# Your task:
Output exactly the lines below, starting with the line that has "e sia $A$ l'operatore" and going on through the line that has "appartiene ad $L_2(-1,1)$.", both included, and no other lines.

# Data for this exercise:
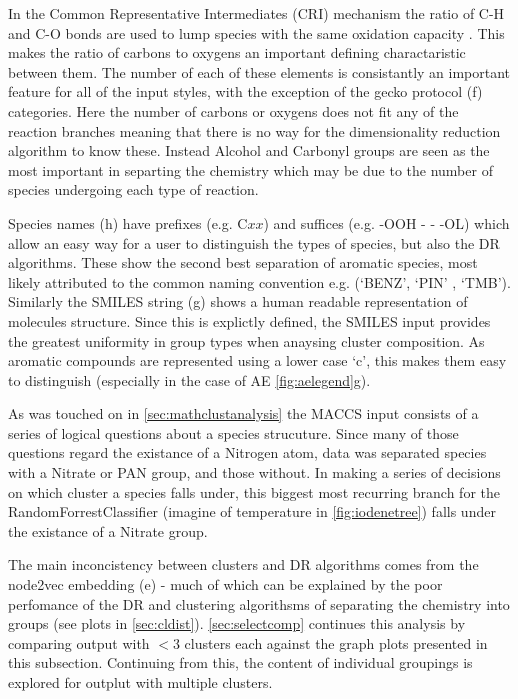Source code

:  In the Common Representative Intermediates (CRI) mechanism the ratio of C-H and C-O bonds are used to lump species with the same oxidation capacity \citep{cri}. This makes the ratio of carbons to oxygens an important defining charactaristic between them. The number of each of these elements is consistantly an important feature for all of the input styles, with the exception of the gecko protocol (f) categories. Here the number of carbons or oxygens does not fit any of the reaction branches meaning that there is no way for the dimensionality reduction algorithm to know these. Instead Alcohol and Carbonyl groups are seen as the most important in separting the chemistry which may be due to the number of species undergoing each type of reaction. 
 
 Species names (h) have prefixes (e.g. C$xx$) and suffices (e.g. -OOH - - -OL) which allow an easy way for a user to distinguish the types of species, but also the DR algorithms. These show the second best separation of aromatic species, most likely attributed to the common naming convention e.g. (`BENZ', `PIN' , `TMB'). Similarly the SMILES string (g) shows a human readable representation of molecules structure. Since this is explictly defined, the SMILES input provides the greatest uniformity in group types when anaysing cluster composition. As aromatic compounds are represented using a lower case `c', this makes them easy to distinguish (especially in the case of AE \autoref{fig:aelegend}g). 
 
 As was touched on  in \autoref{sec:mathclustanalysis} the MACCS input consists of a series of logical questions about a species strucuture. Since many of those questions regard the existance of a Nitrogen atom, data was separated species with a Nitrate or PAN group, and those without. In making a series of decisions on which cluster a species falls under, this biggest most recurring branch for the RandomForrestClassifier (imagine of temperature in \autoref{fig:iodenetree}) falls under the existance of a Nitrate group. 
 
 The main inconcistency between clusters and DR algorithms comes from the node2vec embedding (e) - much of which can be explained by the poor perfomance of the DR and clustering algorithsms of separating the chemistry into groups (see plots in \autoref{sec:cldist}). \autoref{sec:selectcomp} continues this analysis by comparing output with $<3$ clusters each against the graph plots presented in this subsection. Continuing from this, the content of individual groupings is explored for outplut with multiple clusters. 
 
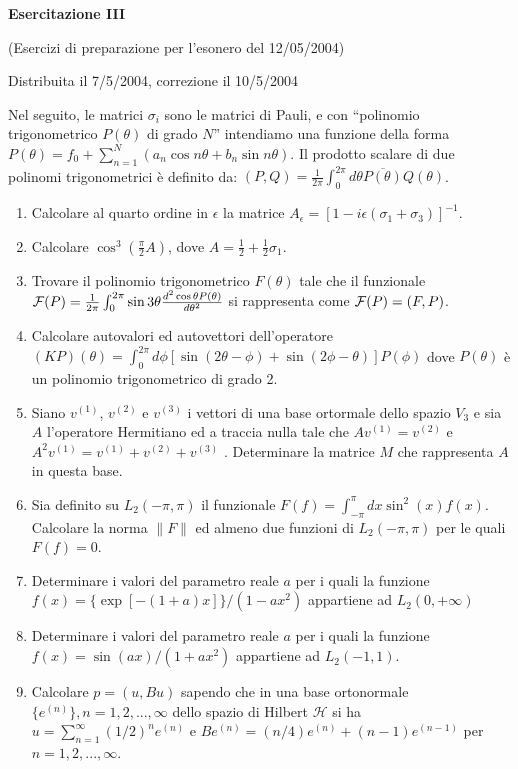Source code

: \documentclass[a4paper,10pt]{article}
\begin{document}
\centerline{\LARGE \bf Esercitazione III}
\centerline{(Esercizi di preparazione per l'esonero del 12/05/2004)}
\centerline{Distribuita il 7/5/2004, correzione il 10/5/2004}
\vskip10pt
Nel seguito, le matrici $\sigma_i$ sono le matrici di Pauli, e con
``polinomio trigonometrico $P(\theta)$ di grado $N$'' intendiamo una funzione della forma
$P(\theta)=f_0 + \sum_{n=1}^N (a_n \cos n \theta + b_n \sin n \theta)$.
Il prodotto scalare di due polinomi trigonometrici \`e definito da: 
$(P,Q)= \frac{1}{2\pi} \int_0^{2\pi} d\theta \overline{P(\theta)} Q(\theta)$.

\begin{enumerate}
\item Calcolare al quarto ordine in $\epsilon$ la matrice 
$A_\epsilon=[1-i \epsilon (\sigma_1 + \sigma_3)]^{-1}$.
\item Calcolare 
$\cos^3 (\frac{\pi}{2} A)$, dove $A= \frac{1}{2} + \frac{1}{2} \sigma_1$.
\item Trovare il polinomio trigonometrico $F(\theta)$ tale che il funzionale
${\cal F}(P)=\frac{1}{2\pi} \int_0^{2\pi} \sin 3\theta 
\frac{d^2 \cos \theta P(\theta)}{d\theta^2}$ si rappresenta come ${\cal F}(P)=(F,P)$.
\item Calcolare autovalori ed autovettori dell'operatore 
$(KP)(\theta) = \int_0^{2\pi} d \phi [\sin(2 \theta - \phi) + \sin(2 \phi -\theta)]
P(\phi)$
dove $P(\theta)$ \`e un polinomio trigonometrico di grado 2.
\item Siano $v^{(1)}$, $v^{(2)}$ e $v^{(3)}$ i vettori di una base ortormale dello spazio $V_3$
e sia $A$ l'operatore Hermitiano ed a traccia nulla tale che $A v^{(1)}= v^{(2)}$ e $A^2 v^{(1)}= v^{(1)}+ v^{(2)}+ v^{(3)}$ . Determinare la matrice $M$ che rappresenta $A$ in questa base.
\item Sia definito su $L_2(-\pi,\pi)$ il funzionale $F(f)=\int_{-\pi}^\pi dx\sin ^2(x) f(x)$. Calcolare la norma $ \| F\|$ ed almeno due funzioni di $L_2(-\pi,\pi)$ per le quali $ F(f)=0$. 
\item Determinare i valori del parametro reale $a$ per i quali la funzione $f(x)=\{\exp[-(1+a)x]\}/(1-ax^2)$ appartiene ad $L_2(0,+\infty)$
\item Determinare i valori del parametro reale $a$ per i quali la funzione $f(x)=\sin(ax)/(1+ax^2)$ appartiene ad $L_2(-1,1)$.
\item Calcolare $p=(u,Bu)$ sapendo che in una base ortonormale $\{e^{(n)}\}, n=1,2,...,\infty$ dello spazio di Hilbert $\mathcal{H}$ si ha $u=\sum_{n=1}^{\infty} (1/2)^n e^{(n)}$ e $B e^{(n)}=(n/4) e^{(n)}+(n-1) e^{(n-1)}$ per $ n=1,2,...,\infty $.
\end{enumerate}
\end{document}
* * *
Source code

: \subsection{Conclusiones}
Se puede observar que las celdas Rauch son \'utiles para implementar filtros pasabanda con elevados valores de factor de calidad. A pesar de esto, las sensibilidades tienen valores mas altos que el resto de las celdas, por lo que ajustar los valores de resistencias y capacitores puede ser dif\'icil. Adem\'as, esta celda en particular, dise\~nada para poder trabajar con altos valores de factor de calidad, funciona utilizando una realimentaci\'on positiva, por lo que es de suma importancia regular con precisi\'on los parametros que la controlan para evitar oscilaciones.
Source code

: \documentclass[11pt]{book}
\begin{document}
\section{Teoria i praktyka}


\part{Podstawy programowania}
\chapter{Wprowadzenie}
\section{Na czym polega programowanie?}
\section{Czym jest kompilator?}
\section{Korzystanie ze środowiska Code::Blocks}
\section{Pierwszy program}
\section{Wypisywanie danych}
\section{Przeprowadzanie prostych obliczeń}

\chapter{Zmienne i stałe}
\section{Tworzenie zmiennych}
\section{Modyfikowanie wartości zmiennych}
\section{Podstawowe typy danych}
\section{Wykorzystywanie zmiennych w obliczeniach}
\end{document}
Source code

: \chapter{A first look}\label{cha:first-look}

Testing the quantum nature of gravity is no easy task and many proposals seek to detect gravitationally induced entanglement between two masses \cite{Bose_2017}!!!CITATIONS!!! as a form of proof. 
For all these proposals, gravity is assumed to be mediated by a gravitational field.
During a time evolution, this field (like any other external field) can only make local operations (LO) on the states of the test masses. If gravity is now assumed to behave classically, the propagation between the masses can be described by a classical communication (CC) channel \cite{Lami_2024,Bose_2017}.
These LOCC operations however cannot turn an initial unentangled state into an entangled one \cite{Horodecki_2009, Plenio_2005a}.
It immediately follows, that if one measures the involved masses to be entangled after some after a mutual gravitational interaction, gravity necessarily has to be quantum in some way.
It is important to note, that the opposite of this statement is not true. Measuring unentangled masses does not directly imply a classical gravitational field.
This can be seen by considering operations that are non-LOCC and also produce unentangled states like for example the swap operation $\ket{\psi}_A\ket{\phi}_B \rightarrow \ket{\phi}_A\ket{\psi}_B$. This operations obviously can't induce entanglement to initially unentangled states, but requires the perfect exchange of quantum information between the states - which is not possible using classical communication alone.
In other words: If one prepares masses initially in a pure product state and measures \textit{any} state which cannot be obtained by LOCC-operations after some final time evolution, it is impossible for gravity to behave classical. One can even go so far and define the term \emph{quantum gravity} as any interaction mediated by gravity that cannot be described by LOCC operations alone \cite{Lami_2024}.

# Exercise answer:
e sia $A$ l'operatore Hermitiano ed a traccia nulla tale che $A v^{(1)}= v^{(2)}$ e $A^2 v^{(1)}= v^{(1)}+ v^{(2)}+ v^{(3)}$ . Determinare la matrice $M$ che rappresenta $A$ in questa base.
\item Sia definito su $L_2(-\pi,\pi)$ il funzionale $F(f)=\int_{-\pi}^\pi dx\sin ^2(x) f(x)$. Calcolare la norma $ \| F\|$ ed almeno due funzioni di $L_2(-\pi,\pi)$ per le quali $ F(f)=0$. 
\item Determinare i valori del parametro reale $a$ per i quali la funzione $f(x)=\{\exp[-(1+a)x]\}/(1-ax^2)$ appartiene ad $L_2(0,+\infty)$
\item Determinare i valori del parametro reale $a$ per i quali la funzione $f(x)=\sin(ax)/(1+ax^2)$ appartiene ad $L_2(-1,1)$.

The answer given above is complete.